ASSIGNMENT: Reproduce the data below word for word, starting at the very beginning and ending at the line containing "At which category is", with that line included.

TASK INPUT:
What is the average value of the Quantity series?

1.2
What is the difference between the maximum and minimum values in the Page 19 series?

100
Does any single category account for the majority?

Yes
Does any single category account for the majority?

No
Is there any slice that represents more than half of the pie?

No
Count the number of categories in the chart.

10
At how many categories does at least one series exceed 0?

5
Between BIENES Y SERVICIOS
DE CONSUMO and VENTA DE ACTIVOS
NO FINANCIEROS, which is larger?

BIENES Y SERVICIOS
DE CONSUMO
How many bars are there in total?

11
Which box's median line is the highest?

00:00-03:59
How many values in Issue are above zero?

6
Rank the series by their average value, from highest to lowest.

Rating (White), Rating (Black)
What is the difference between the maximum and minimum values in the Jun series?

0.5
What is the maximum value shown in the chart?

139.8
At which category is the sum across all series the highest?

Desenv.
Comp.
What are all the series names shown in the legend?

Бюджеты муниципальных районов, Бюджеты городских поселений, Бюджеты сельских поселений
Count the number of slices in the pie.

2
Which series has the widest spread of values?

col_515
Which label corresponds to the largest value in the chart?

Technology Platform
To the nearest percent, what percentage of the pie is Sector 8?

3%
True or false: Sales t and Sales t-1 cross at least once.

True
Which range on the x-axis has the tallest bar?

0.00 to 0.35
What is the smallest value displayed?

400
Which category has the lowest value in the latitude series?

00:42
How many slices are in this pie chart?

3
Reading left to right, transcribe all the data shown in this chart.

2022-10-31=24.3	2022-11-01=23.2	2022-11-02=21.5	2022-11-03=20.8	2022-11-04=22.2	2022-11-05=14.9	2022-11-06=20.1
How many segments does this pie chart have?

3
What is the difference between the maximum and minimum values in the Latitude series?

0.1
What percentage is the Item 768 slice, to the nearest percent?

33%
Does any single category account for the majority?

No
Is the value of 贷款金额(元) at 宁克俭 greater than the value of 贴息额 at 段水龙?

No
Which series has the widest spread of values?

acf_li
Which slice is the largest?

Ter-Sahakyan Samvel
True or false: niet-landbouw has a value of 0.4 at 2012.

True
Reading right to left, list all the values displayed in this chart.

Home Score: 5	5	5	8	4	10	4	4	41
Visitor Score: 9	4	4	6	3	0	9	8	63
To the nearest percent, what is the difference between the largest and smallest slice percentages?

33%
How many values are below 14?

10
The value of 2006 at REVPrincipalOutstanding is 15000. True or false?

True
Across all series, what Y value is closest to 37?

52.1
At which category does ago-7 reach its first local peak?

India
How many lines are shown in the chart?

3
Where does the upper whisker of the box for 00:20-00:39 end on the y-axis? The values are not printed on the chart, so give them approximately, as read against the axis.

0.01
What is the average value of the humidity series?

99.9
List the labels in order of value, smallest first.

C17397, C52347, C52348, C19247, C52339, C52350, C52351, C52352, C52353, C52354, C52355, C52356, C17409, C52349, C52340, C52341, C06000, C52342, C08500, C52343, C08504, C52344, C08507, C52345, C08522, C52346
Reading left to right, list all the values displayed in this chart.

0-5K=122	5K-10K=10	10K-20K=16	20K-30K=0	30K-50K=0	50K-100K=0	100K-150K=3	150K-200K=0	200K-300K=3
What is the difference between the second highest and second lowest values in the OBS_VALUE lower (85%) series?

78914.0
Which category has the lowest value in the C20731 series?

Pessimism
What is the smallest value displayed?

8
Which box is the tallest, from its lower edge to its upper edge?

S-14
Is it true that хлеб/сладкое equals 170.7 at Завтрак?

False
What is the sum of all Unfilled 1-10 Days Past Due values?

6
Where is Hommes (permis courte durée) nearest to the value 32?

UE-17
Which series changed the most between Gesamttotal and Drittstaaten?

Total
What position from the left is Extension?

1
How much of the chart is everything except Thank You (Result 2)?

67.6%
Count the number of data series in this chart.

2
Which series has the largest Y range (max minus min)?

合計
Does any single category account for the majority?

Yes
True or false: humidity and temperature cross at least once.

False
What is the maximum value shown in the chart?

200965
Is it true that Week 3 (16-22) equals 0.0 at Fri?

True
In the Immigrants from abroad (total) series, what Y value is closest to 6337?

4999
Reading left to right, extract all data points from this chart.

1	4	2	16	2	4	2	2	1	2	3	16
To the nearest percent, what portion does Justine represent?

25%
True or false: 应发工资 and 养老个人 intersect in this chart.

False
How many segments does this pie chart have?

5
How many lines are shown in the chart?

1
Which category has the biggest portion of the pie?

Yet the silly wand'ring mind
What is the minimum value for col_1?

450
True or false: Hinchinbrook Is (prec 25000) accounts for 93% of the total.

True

RESPONSE TO THIS TASK:
What is the average value of the Quantity series?

1.2
What is the difference between the maximum and minimum values in the Page 19 series?

100
Does any single category account for the majority?

Yes
Does any single category account for the majority?

No
Is there any slice that represents more than half of the pie?

No
Count the number of categories in the chart.

10
At how many categories does at least one series exceed 0?

5
Between BIENES Y SERVICIOS
DE CONSUMO and VENTA DE ACTIVOS
NO FINANCIEROS, which is larger?

BIENES Y SERVICIOS
DE CONSUMO
How many bars are there in total?

11
Which box's median line is the highest?

00:00-03:59
How many values in Issue are above zero?

6
Rank the series by their average value, from highest to lowest.

Rating (White), Rating (Black)
What is the difference between the maximum and minimum values in the Jun series?

0.5
What is the maximum value shown in the chart?

139.8
At which category is the sum across all series the highest?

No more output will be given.